Task goal. Transcribe the following records exactly, images excluded.
%%
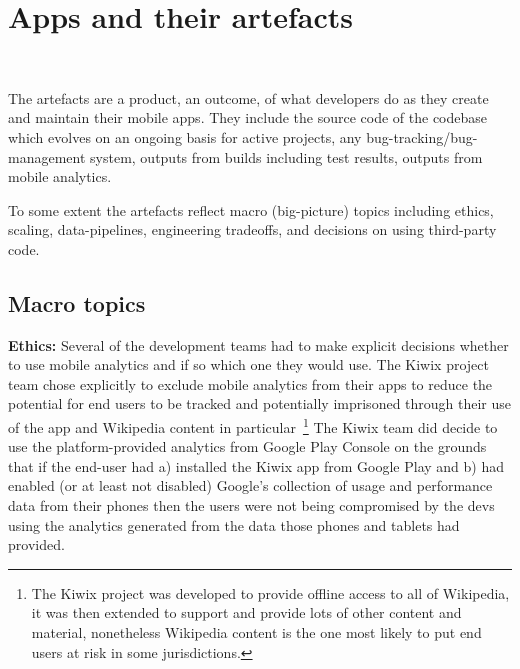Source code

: \chapter{Apps and their artefacts}~\label{chapter-apps-and-their-artefacts}

The artefacts are a product, an outcome, of what developers do as they create and maintain their mobile apps. They include the source code of the codebase which evolves on an ongoing basis for active projects, any bug-tracking/bug-management system, outputs from builds including test results, outputs from mobile analytics. 

To some extent the artefacts reflect macro (big-picture) topics including ethics, scaling, data-pipelines, engineering tradeoffs, and decisions on using third-party code.


\section{Macro topics}

\textbf{Ethics:} Several of the development teams had to make explicit decisions whether to use mobile analytics and if so which one they would use. The Kiwix project team chose explicitly to exclude mobile analytics from their apps to reduce the potential for end users to be tracked and potentially imprisoned through their use of the app and Wikipedia content in particular~\footnote{The Kiwix project was developed to provide offline access to all of Wikipedia, it was then extended to support and provide lots of other content and material, nonetheless Wikipedia content is the one most likely to put end users at risk in some jurisdictions.} The Kiwix team did decide to use the platform-provided analytics from Google Play Console on the grounds that if the end-user had a) installed the Kiwix app from Google Play and b) had enabled (or at least not disabled) Google's collection of usage and performance data from their phones then the users were not being compromised by the devs using the analytics generated from the data those phones and tablets had provided.

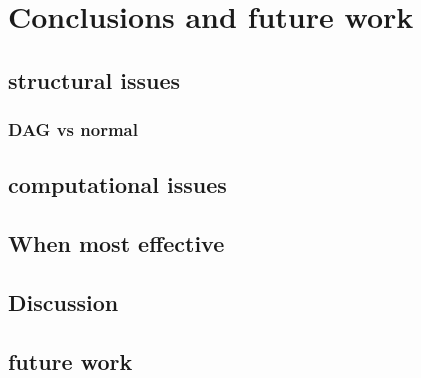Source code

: \documentclass{article}
\begin{document}
\section{Conclusions and future work}
\subsection{structural issues}
\subsubsection{DAG vs normal}
\subsection{computational issues}
\subsubsection{}
\subsubsection{}
\subsection{}
\subsection{}
\subsection{When most effective}
\subsection{Discussion}
\subsection{future work}

\pagebreak
{}


\end{document}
%%
Solution below.
Source code

: \chapter{Apps and their artefacts}~\label{chapter-apps-and-their-artefacts}

The artefacts are a product, an outcome, of what developers do as they create and maintain their mobile apps. They include the source code of the codebase which evolves on an ongoing basis for active projects, any bug-tracking/bug-management system, outputs from builds including test results, outputs from mobile analytics. 

To some extent the artefacts reflect macro (big-picture) topics including ethics, scaling, data-pipelines, engineering tradeoffs, and decisions on using third-party code.


\section{Macro topics}

\textbf{Ethics:} Several of the development teams had to make explicit decisions whether to use mobile analytics and if so which one they would use. The Kiwix project team chose explicitly to exclude mobile analytics from their apps to reduce the potential for end users to be tracked and potentially imprisoned through their use of the app and Wikipedia content in particular~\footnote{The Kiwix project was developed to provide offline access to all of Wikipedia, it was then extended to support and provide lots of other content and material, nonetheless Wikipedia content is the one most likely to put end users at risk in some jurisdictions.} The Kiwix team did decide to use the platform-provided analytics from Google Play Console on the grounds that if the end-user had a) installed the Kiwix app from Google Play and b) had enabled (or at least not disabled) Google's collection of usage and performance data from their phones then the users were not being compromised by the devs using the analytics generated from the data those phones and tablets had provided.

Source code

: \documentclass{article}
\begin{document}
\section{Conclusions and future work}
\subsection{structural issues}
\subsubsection{DAG vs normal}
\subsection{computational issues}
\subsubsection{}
\subsubsection{}
\subsection{}
\subsection{}
\subsection{When most effective}
\subsection{Discussion}
\subsection{future work}

\pagebreak
{}


\end{document}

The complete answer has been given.